En EE UU ya se habla de una nueva generación de políticos, especialmente mujeres, que están promoviendo cambios. El canal Visual Politik, destaca a las congresistas Ilhan Omar y Rashida Tlaib, que son las primeras musulmanas en llegar al Congreso. Incluso, Omar es la primera en llevar un velo islámico en la sede del Parlamento.

Pero la gran abanderada de esta nueva corriente socialista es Ocasio-Cortez, quien ha conseguido el rechazo de líderes de su propio partido por propuestas de medidas sociales como el “Green New Deale”, que plantea que de aquí a 10 años el 100% de la electricidad del país provenga de energías renovables. También propone que los migrantes indocumentados reciban los mismos beneficios sociales de los estadounidenses; pero su centro es el combate contra la injusticia económica y las “marcadas desigualdades”, que son “una de las grandes amenazas de nuestro país, nuestra democracia y nuestro planeta”.

Los analistas hablan de corrientes neosocialistas que han conquistado importantes espacios en el Partido Demócrata y están arrastrando a grandes sectores de la juventud, trabajadores y movimientos radicales que cuestionan el racismo, demandan la igualdad de géneros y se presentan como voceros de las minorías.

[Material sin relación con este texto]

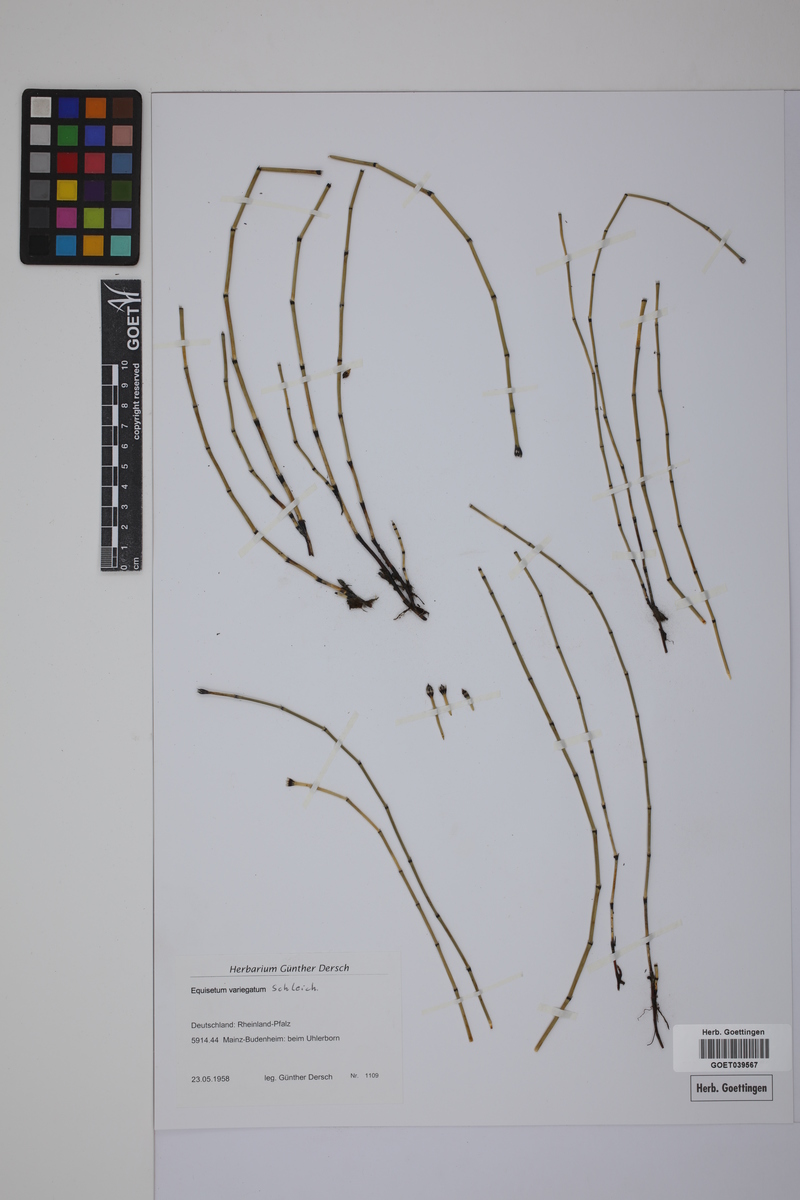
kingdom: Plantae
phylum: Tracheophyta
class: Polypodiopsida
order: Equisetales
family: Equisetaceae
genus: Equisetum
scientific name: Equisetum variegatum
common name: Variegated horsetail
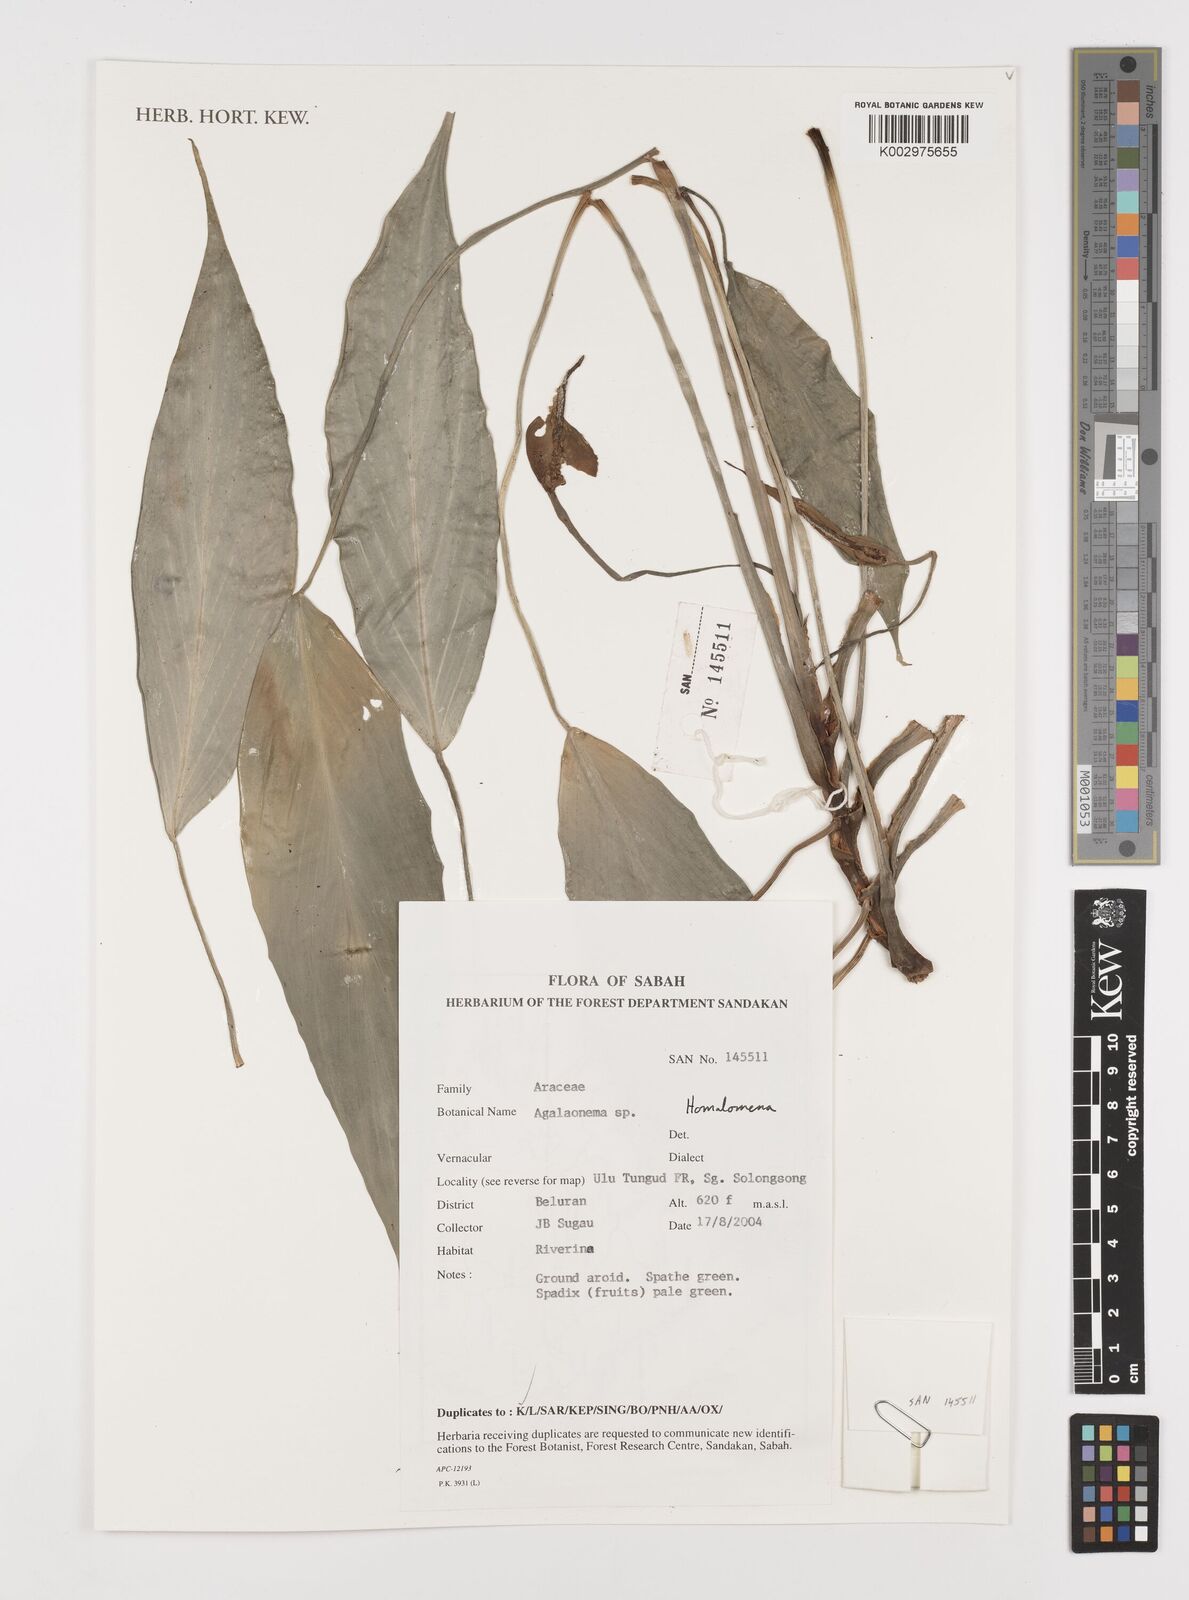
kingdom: Plantae
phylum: Tracheophyta
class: Liliopsida
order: Alismatales
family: Araceae
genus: Homalomena
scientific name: Homalomena
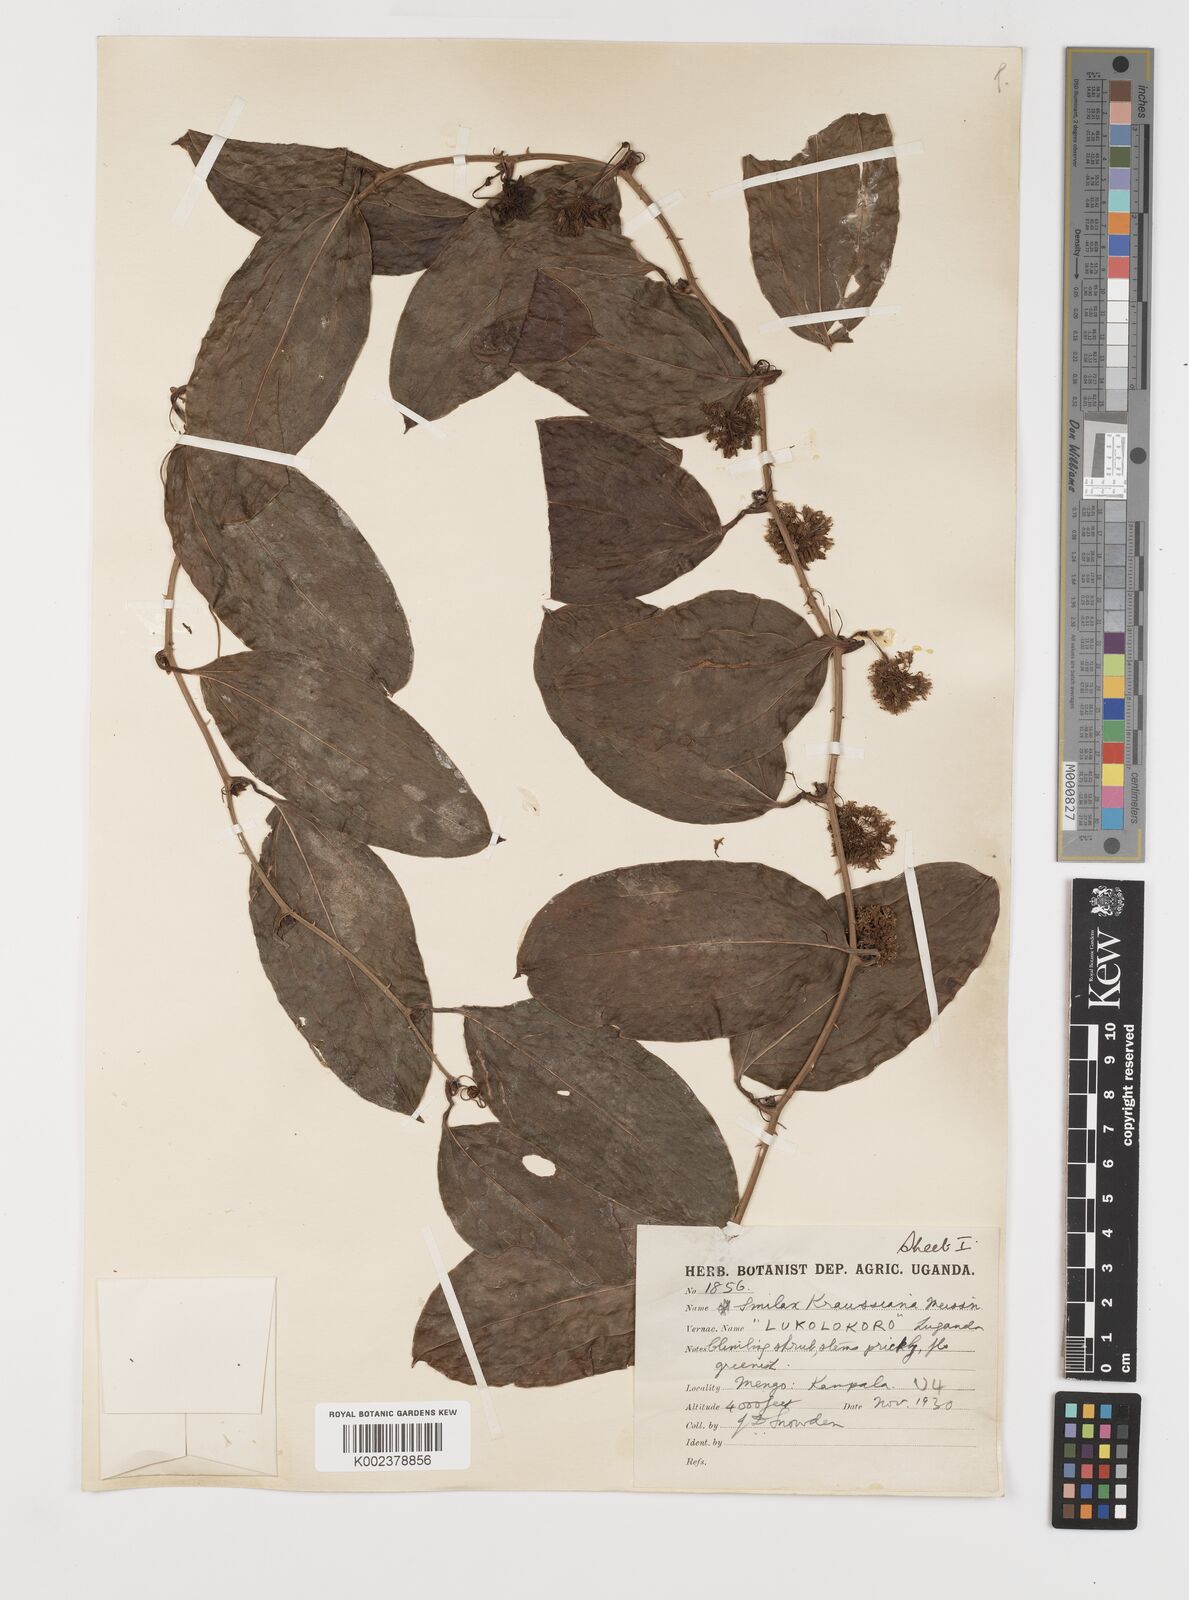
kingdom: Plantae
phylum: Tracheophyta
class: Liliopsida
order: Liliales
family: Smilacaceae
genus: Smilax
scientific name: Smilax anceps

El Partido Demócrata, con casi 200 años de existencia y defensor de la democracia liberal en su doctrina, está experimentando una importante transformación desde sus bases hacia la socialdemocracia, el populismo y el socialismo.

El socialismo en España

El cambio hacia la izquierda radical está operando en España a través del Partido Socialista Obrero Español (PSOE) y los grupos que han alcanzado el poder, como Podemos. La escalada del líder de esta organización identificada con el marxismo a la vicepresidencia en ese país, ha polarizado al extremo la política española con posturas irreconciliables, luego de una larga convivencia entre el PSOE y el Partido Popular (PP) posguerra civil.

Pablo Iglesias, quien tomó como modelo para su ascenso la experiencia venezolana, explicaba que el triunfo de Hugo Chávez y la extensión de su proyecto en varios países de América Latina, constituían un ejemplo de cómo la izquierda europea también podría llegar al poder.

“Yo, lo tengo claro… Yo no he dejado de autoproclamarme comunista nunca. Cuando hay elecciones en condiciones de normalidad, los comunistas nunca ganan. ¿Cuándo los comunistas han tenido éxito? En momentos de excepcionalidad. Y estos son momentos de excepcionalidad. La transformación social no ocurre en momentos de normalidad, sino en circunstancias de excepcionalidad y estamos en momentos de excepcionalidad”, explicaba Pablo Iglesias su fórmula para que la izquierda llegase al poder, en una jornada de la Juventud Comunista de Zaragoza, en marzo de 2013.

Lo que sugería Iglesias es que la izquierda debe aprovechar esas grietas que aparecen en momentos de excepcionalidad para promover un proyecto de cambio en el que el mensaje es fundamental.

Siete años después, Iglesias llegó a la vicepresidencia de España y mientras ese país se debate por la crisis de la COVID-19, los socialistas están imponiendo leyes y acciones que conducen a limitar las libertades, como su propuesta de regular a los medios de información para el control público, declarando que toda riqueza está subordinada al interés general y expresando que están listos para nacionalizar empresas en ese país, tras el cierre de plantas como Nissan.

Venezuela es un ejemplo de la implantación de un modelo que, en nombre de la igualdad, ha exacerbado la intolerancia y la descalificación, convirtiendo en enemigos a quienes disienten.

La exaltación de la defensa de las razas originarias, de la mujer, de la libertad de género o la igualdad, terminan cuando el protagonista de una de esas simbologías se manifiesta inconforme con el régimen. Así han sido masacrados y encarcelados indígenas originarios, mujeres sometidas a violencia en las cárceles políticas y las barriadas populares son tomadas por cuerpos de seguridad y bandas armadas.